Antes de esta operación contra el Comando Vermelho en los complejos de favelas de la Penha y del Alemão, el episodio más sangriento del país era la masacre de Carandirú, ocurrida en 1992 dentro de una prisión ubicada en pleno centro de São Paulo. Ese día, 341 policías militares, fuertemente armados y acompañados por perros entrenados, ingresaron al penal para sofocar un motín. En apenas veinte minutos, asesinaron a 111 presos y dejaron heridos a más de un centenar.

Según los informes oficiales, 89 de las víctimas se encontraban bajo prisión preventiva, y la edad promedio de los muertos era de apenas 22 años. No obstante, varios testimonios de sobrevivientes y observadores sostienen que la cifra real de víctimas fue aún mayor, consolidando a Carandirú como un símbolo de la violencia institucional y de las profundas fallas del sistema carcelario brasileño.

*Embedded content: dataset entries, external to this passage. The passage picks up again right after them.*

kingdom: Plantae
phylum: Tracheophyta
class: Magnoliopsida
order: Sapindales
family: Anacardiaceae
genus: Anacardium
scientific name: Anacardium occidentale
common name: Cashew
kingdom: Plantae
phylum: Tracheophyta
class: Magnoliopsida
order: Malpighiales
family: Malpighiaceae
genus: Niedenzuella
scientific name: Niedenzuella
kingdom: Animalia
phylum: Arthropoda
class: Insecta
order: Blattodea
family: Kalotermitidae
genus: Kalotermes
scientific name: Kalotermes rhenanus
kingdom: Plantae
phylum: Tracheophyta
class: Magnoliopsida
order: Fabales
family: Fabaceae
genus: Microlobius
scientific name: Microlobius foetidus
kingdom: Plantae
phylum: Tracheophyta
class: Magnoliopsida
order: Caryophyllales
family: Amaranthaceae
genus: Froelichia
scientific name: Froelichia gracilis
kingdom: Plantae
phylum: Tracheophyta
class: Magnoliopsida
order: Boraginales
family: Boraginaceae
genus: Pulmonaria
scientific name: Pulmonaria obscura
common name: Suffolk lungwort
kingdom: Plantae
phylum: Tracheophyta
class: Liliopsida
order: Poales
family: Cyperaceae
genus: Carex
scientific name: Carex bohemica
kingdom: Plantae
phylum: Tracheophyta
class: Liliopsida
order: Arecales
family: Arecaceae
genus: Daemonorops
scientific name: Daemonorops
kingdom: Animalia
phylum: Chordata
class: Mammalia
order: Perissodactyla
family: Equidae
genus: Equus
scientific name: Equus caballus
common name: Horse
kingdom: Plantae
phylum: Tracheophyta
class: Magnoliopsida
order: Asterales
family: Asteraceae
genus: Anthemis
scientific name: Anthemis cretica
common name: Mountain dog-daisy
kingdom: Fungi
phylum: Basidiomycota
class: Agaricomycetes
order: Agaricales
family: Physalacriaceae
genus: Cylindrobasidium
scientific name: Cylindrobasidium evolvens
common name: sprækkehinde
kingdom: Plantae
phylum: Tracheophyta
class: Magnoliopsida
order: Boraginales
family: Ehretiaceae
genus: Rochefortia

La prisión de Carandirú, testigo de la mayor masacre en la historia carcelaria de Brasil
Todo comenzó la tarde del viernes 2 de octubre de 1992, cuando un partido de fútbol entre presos derivó en una pelea que rápidamente se descontroló en el Pabellón N° 9. Hubo enfrentamientos cuerpo a cuerpo, ataques con armas blancas e incluso un incendio provocado por un colchón en llamas. Según la versión oficial, se trató de un motín; sin embargo, los testimonios de los sobrevivientes contradicen esa versión. La mayoría coincidió en que fue una riña aislada entre dos internos que escaló, pero que en ningún momento existió la intención de tomar el penal.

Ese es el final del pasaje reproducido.